Suppose one has two single-particle Hilbert spaces $\mathcal{H}_{A}$ and $\mathcal{H}_{B}$ and consider the tensor product of these such that $\mathcal{H}_{A}\otimes\mathcal{H}_{B}$ is a two-particle Hilbert space. As I understand it, the inner product of two state vectors $\lvert\phi_{1},\psi_{2}\rangle,\lvert\chi_{1},\xi_{2}\rangle\in \mathcal{H}_{A}\otimes\mathcal{H}_{B}$ (where $\lvert\phi_{1}\rangle,\lvert\chi_{1}\rangle\in\mathcal{H}_{A}$ and $\lvert\psi_{2}\rangle,\lvert\xi_{2}\rangle\in\mathcal{H}_{B}$) is defined by $$\langle\xi_{2},\chi_{1}\lvert\phi_{1},\psi_{2}\rangle =\langle\chi_{1}\lvert\phi_{1}\rangle_{A}\langle\xi_{2}\lvert\psi_{2}\rangle_{B}$$ However, I'm unsure how their outer product would be defined? Is it something like $$\lvert\phi_{1},\psi_{2}\rangle\langle\xi_{2},\chi_{1}\rvert =\lvert\phi_{1}\rangle\langle\chi_{1}\rvert\otimes\lvert\psi_{2}\rangle\langle\xi_{2}\rvert$$
Also, say I have two operators $\hat{A}\in L(\mathcal{H}_{A})$ and $\hat{B}\in L(\mathcal{H}_{B})$ (where $L(\mathcal{H}_{i})$ is the set of linear operators acting on the single-particle Hilbert space $\mathcal{H}_{i}$). Then I can consider an operator $\hat{\tilde{C}}\in L(\mathcal{H}_{A}\otimes\mathcal{H}_{B})$ defined as $$\hat{\tilde{C}}=\hat{A}\otimes\mathbf{1}_{B}+\mathbf{1}_{A}\otimes\hat{B}+\hat{A}\otimes\hat{B}$$ where $\mathbf{1}_{i}$ is the identity operator for the single-particle Hilbert space $\mathcal{H}_{i}$ ($i=A,B$).

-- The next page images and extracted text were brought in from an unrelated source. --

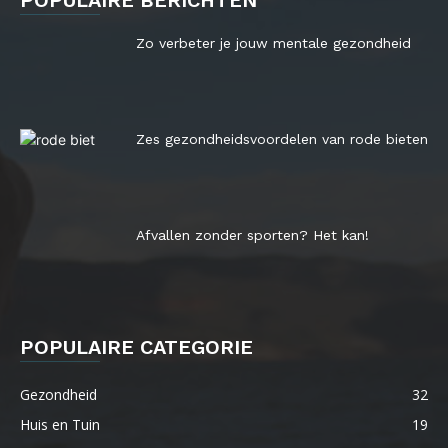
POPULAIRE BERICHTEN
Zo verbeter je jouw mentale gezondheid
Zes gezondheidsvoordelen van rode bieten
Afvallen zonder sporten? Het kan!
POPULAIRE CATEGORIE
Gezondheid
32
Huis en Tuin
19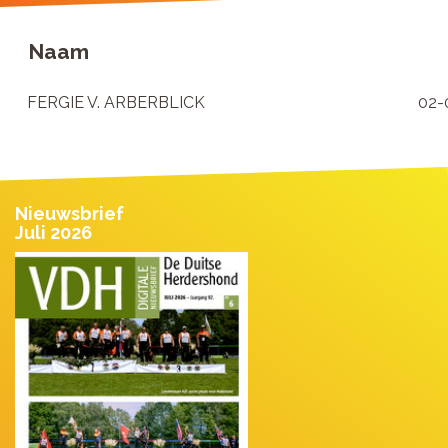
Naam
FERGIE V. ARBERBLICK
02-
Nieuwsbrief
Juli 2026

If I had another operator $\hat{\tilde{D}}\in L(\mathcal{H}_{A}\otimes\mathcal{H}_{B})$ defined similarly as $$\hat{\tilde{D}}=\hat{F}\otimes\mathbf{1}_{B}$$ for simplicity (again with $\hat{F}\in L(\mathcal{H}_{A})$ and $\hat{G}\in L(\mathcal{H}_{B})$) then what would be the commutator of these two operators, i.e. what is $$\left[\hat{\tilde{C}},\hat{\tilde{D}}\right]=\left[\hat{A}\otimes\mathbf{1}_{B}+\mathbf{1}_{A}\otimes\hat{B}+\hat{A}\otimes\hat{B}, \hat{F}\otimes\mathbf{1}_{B}\right]\qquad\qquad\qquad\qquad\qquad\qquad\quad\\ =\left[\hat{A}\otimes\mathbf{1}_{B},\hat{F}\otimes\mathbf{1}_{B}\right]+\left[\mathbf{1}_{A}\otimes\hat{B},\hat{F}\otimes\mathbf{1}_{B}\right]+\left[\hat{A}\otimes\hat{B},\hat{F}\otimes\mathbf{1}_{B}\right]$$ equal to? In essesnce, what is a product of operators in the two-particle Hilbert space, e.g. $(\hat{A}\otimes\mathbf{1}_{B})(\hat{F}\otimes\mathbf{1}_{B})=\,\,?$
[Physics] Tensor products of Hilberts spaces: definition of outer products and commutators
commutatorhilbert-spacequantum mechanicstensor-calculus
Best Answer
Yes, their outer product is defined as you said. Further, the product of operators is given by $$ (A \otimes 1_B)(F \otimes 1_B) = (AF) \otimes (1_B1_B) = (AF) \otimes 1_B $$ Therefore, $$ [A \otimes B, F \otimes 1_B] = (A \otimes B)( F \otimes 1_B) - ( F \otimes 1_B) (A \otimes B) = [A,F] \otimes B $$